Friday, January 06, 2023
going down in flames
Monday, December 07, 2020
missing my dad
i always use this picture on dad's birthday. he would have been 87 today. i miss him more acutely some days than others. during the mad election season that just passed, i wished nearly every day that i could talk to him about it. i wonder what he would make of the spray-tanned clown and his antics. i suspect he wouldn't be that surprised by it. and i also think he wouldn't have been as personally embarrassed by it as i have been for the past four years. maybe he even would have assured me that this too shall pass. i think i have needed to hear him say that. but alas, it hasn't been possible. and it never will be. and man do i miss him today.
* * *
this ekphrasis on tiktok sums up the attraction perfectly.

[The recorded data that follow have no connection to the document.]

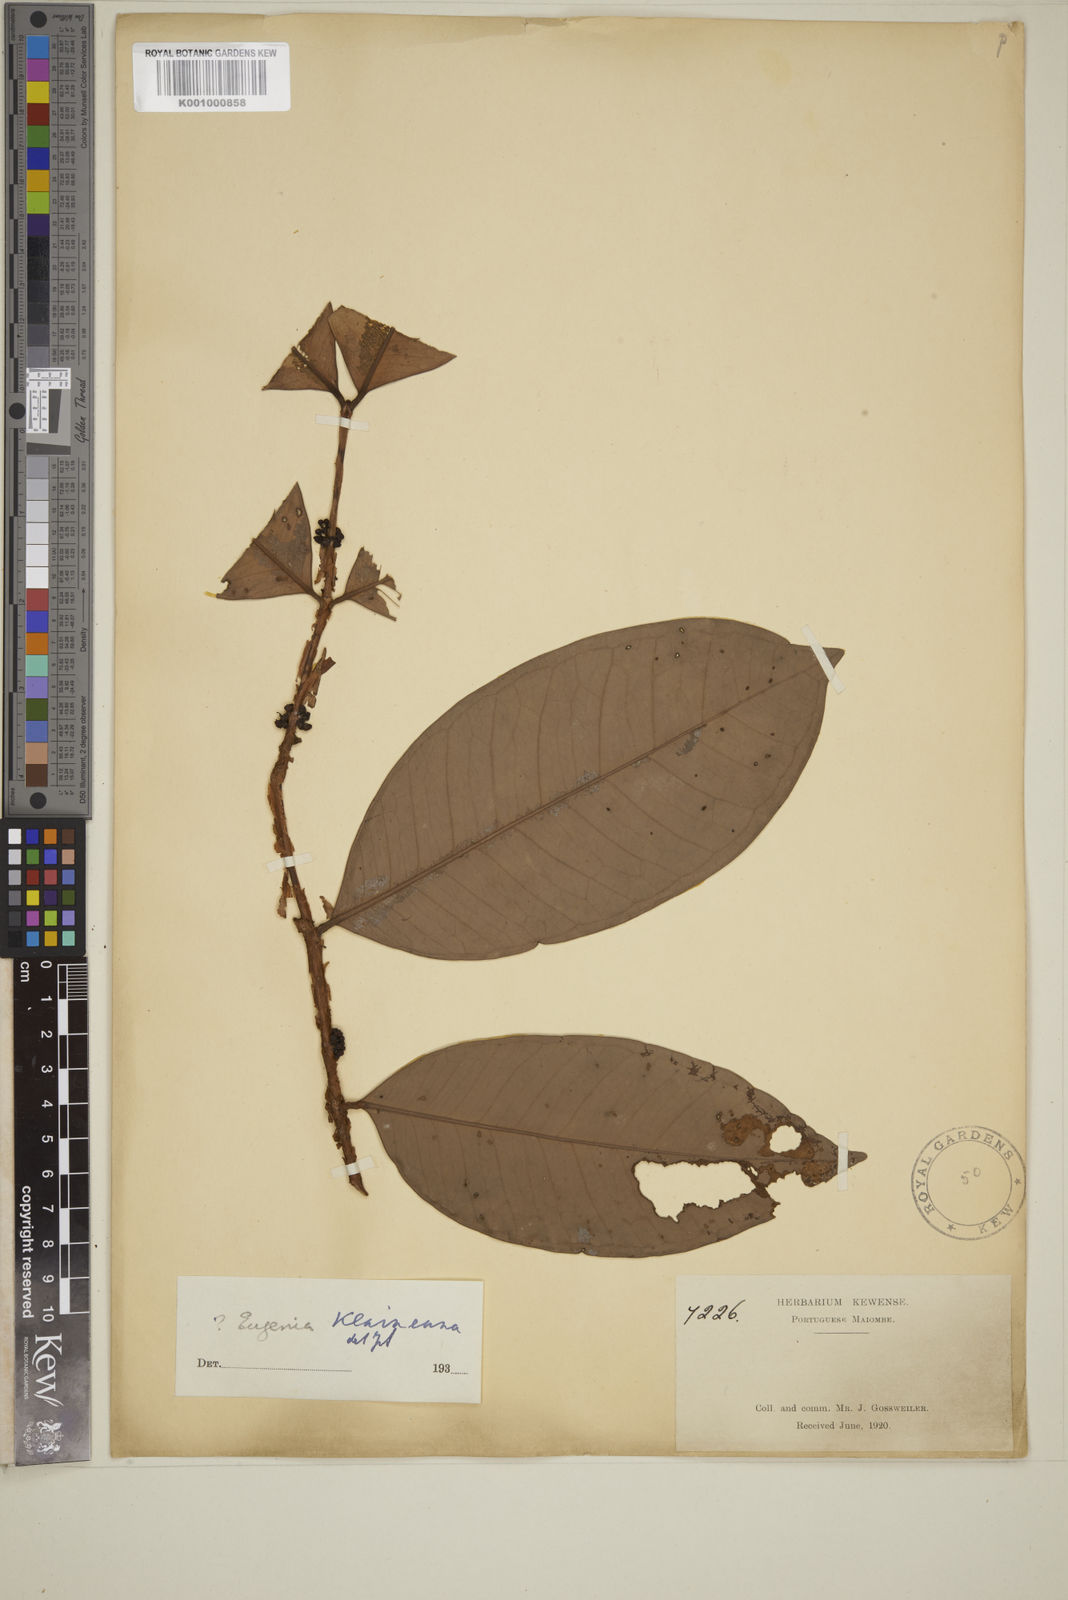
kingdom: Plantae
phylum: Tracheophyta
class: Magnoliopsida
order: Myrtales
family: Myrtaceae
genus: Eugenia
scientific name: Eugenia klaineana
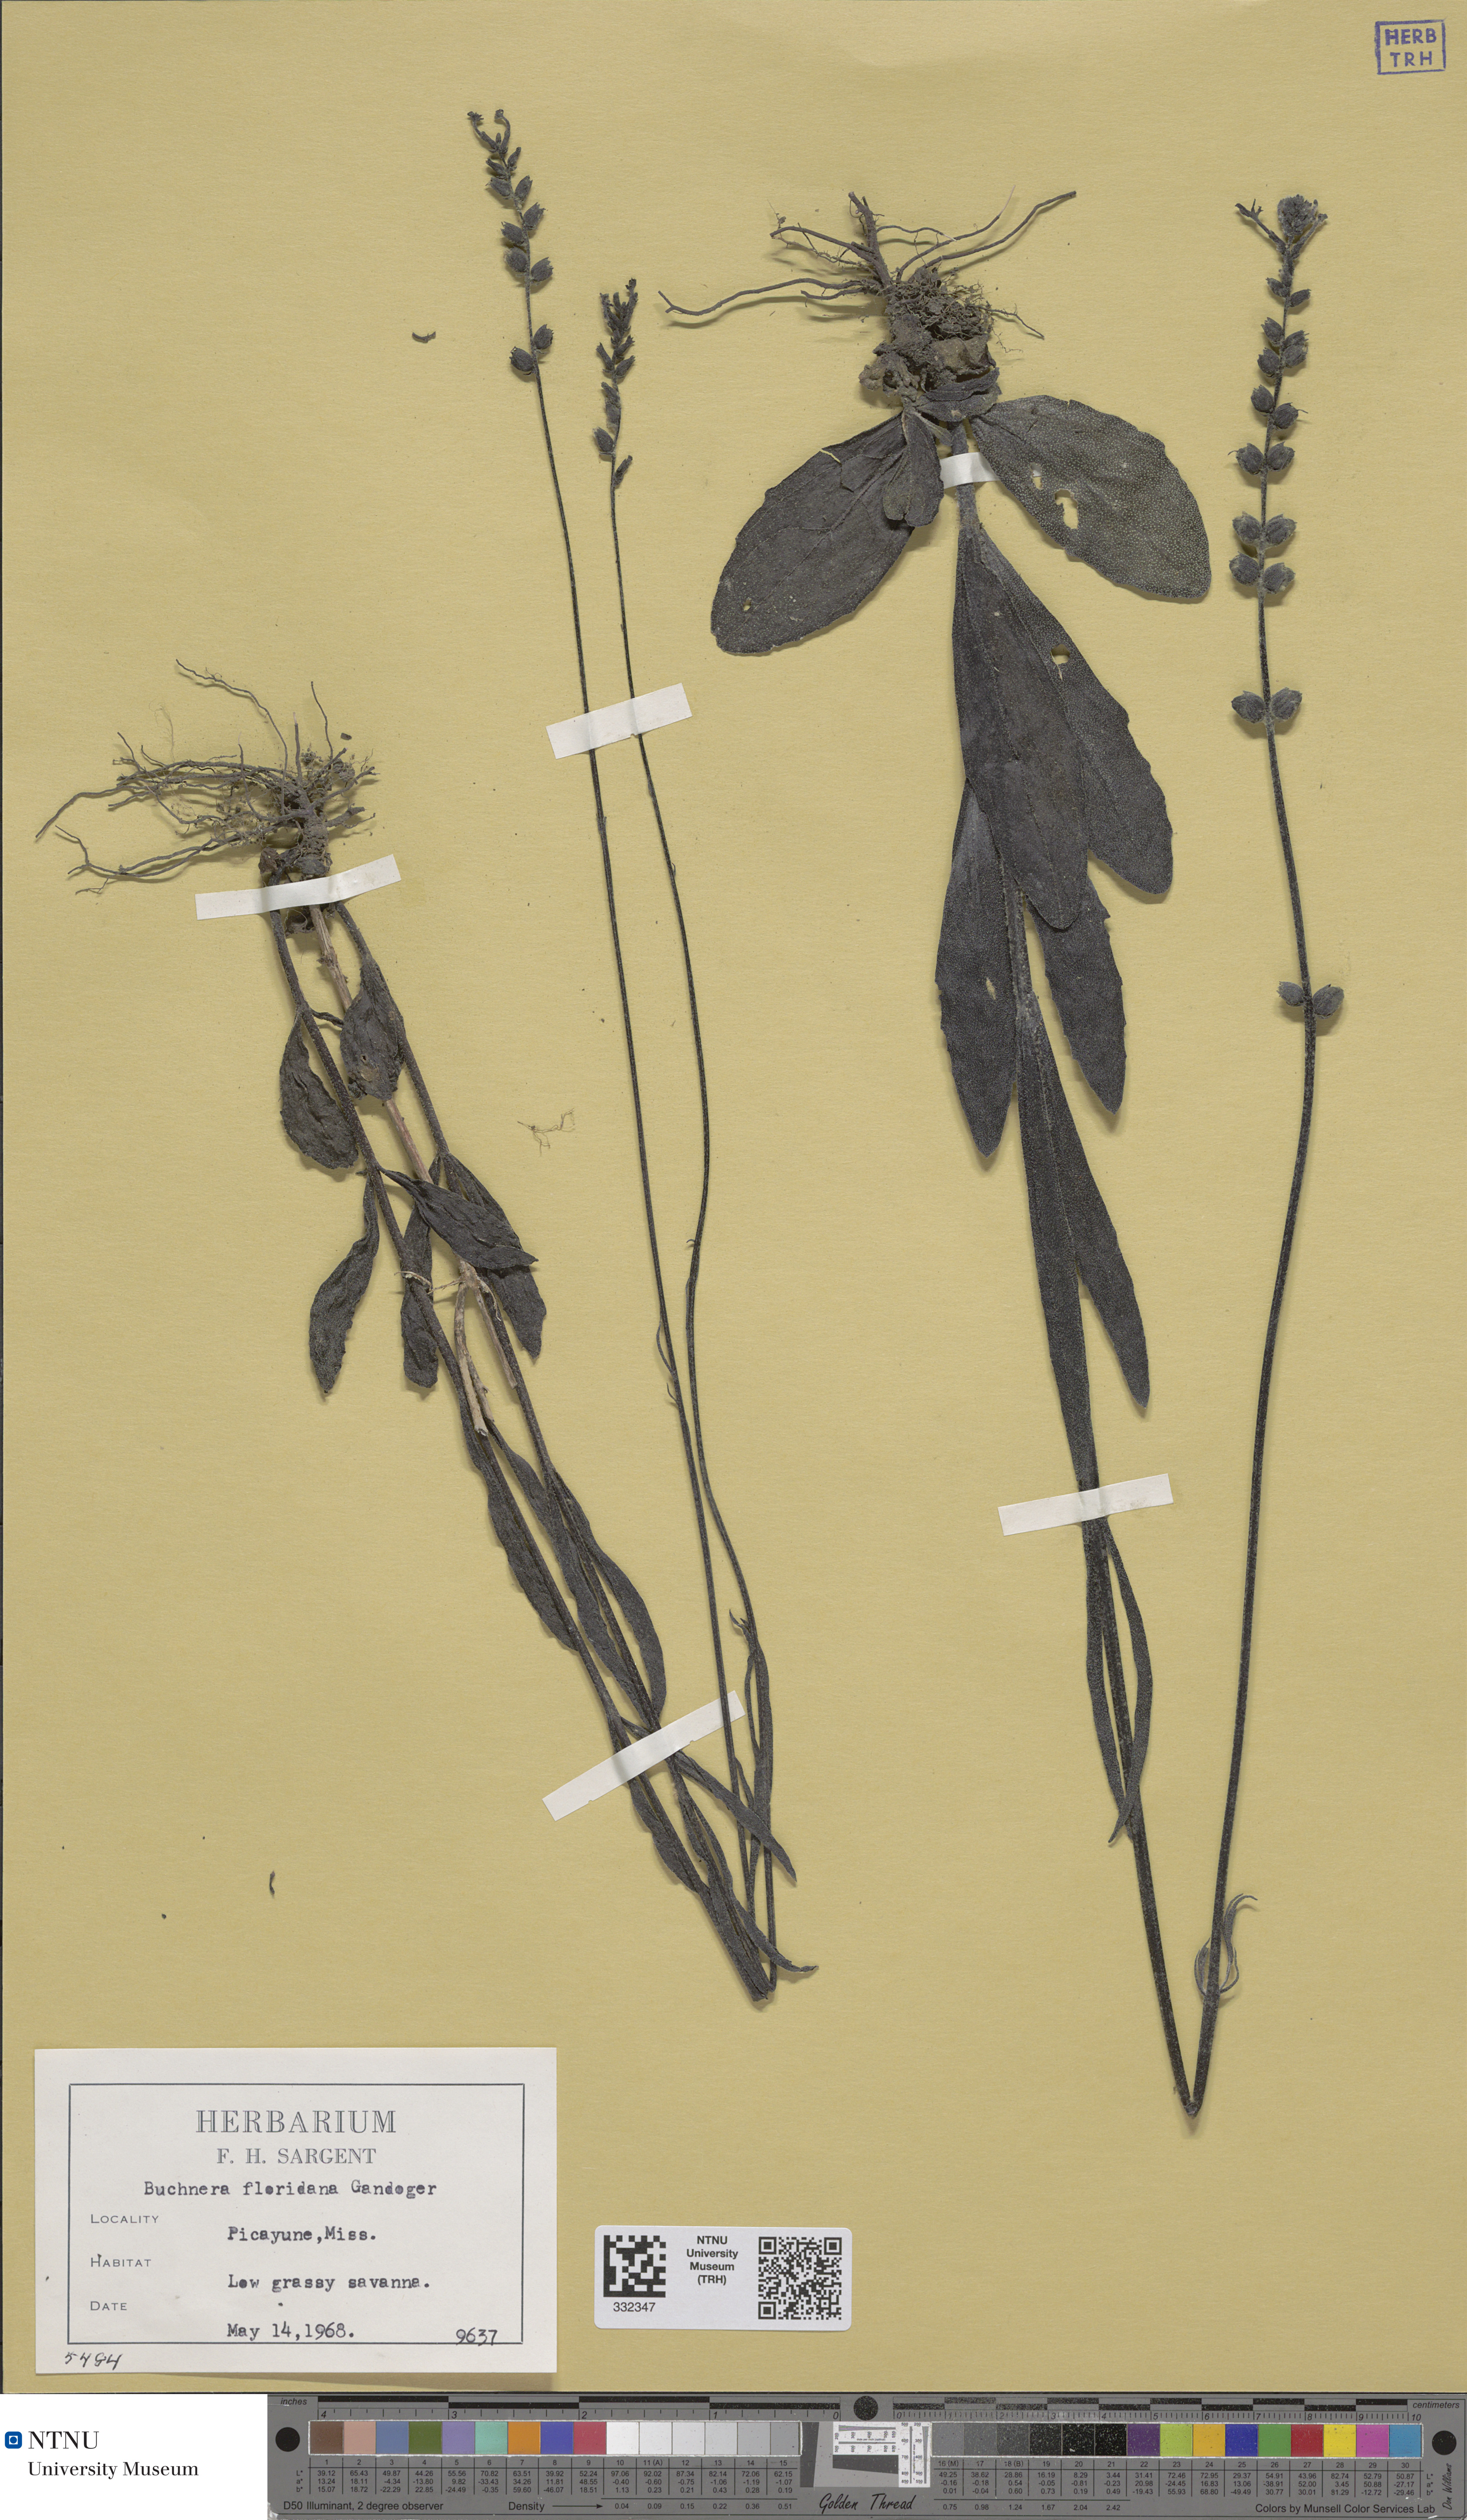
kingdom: Plantae
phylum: Tracheophyta
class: Magnoliopsida
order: Lamiales
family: Orobanchaceae
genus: Buchnera
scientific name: Buchnera floridana
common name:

when you let a computer write a trend report.
zoom be gettin' scary.
Friday, November 06, 2020
on the threshold
most of us take doors for granted. we pass through doorways tens of times each day, without reflection. the door is, however, a powerful feature of human mentality and life-practice. it controls access, provides a sense of security and privacy, and marks the boundary between differentiated spaces. the doorway is also the architectural element allowing passage from one space to the next. crossing the threshold means abandoning one space and entering another, a bodily practice recognized both in ritual and language as a transition between social roles or situations. doors and thresholds are thus closely linked with rites de passage, the word "liminality" itself stemming from Latin limen, "threshold." this does not imply that each and every crossing of a threshold constitutes a liminal ritual, but rather that passing through a doorway is an embodied, everyday experience prompting numerous social and metaphorical implications.
Monday, November 02, 2020
on the eve of the election
i want to record this moment. to send the anxiety out through my fingers onto the page, both preserving it and dispelling it. i did what i could. i sent my vote, via DHL, just to be sure. i have proof of receipt and i voted for biden. he's a shoe in to win illinois, where i vote. i have also, demonstrating extraordinary foresight, produced a daughter who will vote in her first presidential election - in the potentially decisive state of arizona. her vote will really count and she's taking a whole gaggle of friends with her to the polls. i have done all i could.
i fervently hope that the biden-harris ticket wins and if the economist is right, they will. but whether trump and his merry band of trumpanzees will accept it or not is another story and that's probably what's causing the most anxiety for me. we just have no idea how the world will look when we wake up on wednesday. and will that child of mine in arizona be safe? there are an awful lot of guns in the hands of an awful lot of stupid people.
i hate that that thought even goes through my head. and i hope i don't regret putting it down here. i thought maybe getting it out would help dispel it. i hope it doesn't make it come true instead. not that i feel my words have that kind of power.
i have to believe that there are more good people in the voting population who want something better - better than the lies and racism and the sexism and the xenophobia and the narcissism and the self-dealing and the nepotism (i could go on). people who want better for their children and their futures. i have to believe that most people are good and sensible and moral. because what kind of world will we live in if they're not?
i hope i can sleep tonight and stay busy tomorrow. luckily, i have loads of meetings, so i'm hoping to stay distracted. it's both a relief and difficult to be so far away. better get that application filed for danish citizenship.